Question: “Are there any lenders making no-doc mortgage loans these days, or is that a thing of the past? I’m just wondering what I will face when I apply for a home loan later this year. Thanks.”
Most lenders are requiring more documentation these days, as opposed to less. There are some obvious reasons for this (housing crash, record numbers of foreclosures, recession, etc.). There are also some new lending rules regarding the verification of documents.
As a result of these changes, few (if any) mortgage lenders are offering no-document / no-doc mortgage loans these days. Most are erring on the side of more documentation — as opposed to less.
The No-Doc Mortgage Loan Defined
Before we go any further, I should clarify the terminology being used here. Here’s a helpful definition for readers who aren’t familiar with this topic:
No-Doc Mortgage — This type of home loan requires very little documentation from the borrower. “No-doc” is short for no-documentation or no-document. This financing method has been around for a long time, but it became extremely popular during the housing boom of 1990s and early 2000s.
It’s harder to get approved for a home loan today than it was during the boom years. Lenders are requiring better credit scores, less debt, bigger down payments, and more documentation submitted during the application process. In other words, they are doing exactly what they should be doing — something they got away from during the “easy credit” days of the housing boom. As a result, there aren’t many no-doc mortgage products available anymore.

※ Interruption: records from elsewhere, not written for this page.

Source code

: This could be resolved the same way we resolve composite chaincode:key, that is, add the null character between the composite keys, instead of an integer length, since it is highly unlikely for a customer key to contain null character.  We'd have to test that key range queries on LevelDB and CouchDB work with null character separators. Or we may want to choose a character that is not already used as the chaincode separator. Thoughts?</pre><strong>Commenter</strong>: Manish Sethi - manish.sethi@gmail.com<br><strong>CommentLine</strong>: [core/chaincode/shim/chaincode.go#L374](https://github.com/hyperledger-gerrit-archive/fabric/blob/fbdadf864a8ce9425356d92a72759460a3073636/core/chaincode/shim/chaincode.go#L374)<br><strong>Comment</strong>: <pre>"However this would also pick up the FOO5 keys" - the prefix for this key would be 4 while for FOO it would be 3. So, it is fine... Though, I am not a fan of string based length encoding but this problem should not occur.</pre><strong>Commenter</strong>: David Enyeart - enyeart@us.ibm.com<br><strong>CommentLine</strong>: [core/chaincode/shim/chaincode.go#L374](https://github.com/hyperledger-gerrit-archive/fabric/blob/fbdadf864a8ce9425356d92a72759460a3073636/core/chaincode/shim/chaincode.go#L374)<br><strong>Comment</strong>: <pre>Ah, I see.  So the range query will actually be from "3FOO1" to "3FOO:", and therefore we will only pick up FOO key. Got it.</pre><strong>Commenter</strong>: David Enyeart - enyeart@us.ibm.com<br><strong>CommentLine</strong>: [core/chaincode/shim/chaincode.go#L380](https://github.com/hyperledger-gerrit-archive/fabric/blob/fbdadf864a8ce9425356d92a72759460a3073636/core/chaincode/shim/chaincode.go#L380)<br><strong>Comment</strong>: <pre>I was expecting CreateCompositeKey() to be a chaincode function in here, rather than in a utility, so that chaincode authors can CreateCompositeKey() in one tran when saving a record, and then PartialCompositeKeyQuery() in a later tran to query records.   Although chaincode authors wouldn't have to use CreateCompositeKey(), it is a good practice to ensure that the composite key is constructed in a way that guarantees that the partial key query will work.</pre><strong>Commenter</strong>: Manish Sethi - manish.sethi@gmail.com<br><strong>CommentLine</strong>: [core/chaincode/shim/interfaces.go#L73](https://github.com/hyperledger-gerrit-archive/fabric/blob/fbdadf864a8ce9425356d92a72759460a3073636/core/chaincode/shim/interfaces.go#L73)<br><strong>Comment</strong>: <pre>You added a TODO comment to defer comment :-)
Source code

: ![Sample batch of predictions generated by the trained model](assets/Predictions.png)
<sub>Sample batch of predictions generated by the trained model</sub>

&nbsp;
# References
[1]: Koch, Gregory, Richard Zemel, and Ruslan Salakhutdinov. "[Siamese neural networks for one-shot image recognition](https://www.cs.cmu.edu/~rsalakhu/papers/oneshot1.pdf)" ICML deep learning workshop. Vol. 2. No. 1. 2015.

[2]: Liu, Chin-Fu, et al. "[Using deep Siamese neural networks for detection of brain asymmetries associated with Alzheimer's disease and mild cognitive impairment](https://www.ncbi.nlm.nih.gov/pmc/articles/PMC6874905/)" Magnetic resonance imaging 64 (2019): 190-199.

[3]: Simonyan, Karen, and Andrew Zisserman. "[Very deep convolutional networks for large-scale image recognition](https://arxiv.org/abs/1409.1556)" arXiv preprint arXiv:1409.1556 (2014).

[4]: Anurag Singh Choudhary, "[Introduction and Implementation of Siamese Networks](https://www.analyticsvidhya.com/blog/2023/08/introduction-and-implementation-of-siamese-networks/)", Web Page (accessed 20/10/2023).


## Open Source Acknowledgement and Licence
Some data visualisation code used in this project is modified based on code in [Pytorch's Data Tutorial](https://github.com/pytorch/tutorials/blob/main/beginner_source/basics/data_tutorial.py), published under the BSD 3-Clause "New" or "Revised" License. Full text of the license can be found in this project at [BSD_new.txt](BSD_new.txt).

This isn’t the only type of loan that has been temporarily abandoned. Subprime loans (for borrowers with bad credit) and no-interest loans are also hard to come by these days. It’s easy to understand why. If you owned a bank, would you lend somebody $200,000 or more for a home purchase without verifying their credit and income?
When you apply for a loan, you’ll have to provide a variety of documents for the lender’s review. The exact list of mortgage docs will vary from one lender to the next, but the “usual suspects” include the following:
* The mortgage application form itself
* Your W-2 statements for the last two years
* Tax returns for the last two years
* Copies of your recent pay stubs (for the last few months)
* Bank statements for all of your active accounts
* Information regarding your current and past employment
* Any other documents requested by the lender
With a no-document loan, very few of these items are required.
I mentioned some new lending rules earlier. Specifically, I’m referring to the federal government’s Ability-to-Repay rule. The ATR rule took effect in 2014, and it requires lenders to verify a borrower’s ability to repay the loan obligation at the time of origination.
According to the Consumer Financial Protection Bureau (CFPB), the Ability-to-Repay rule requires creditors to “make a reasonable, good faith determination of a consumer’s ability to repay any consumer credit transaction secured by a dwelling.” In doing so, it virtually eliminated the use of no-doc mortgage loans.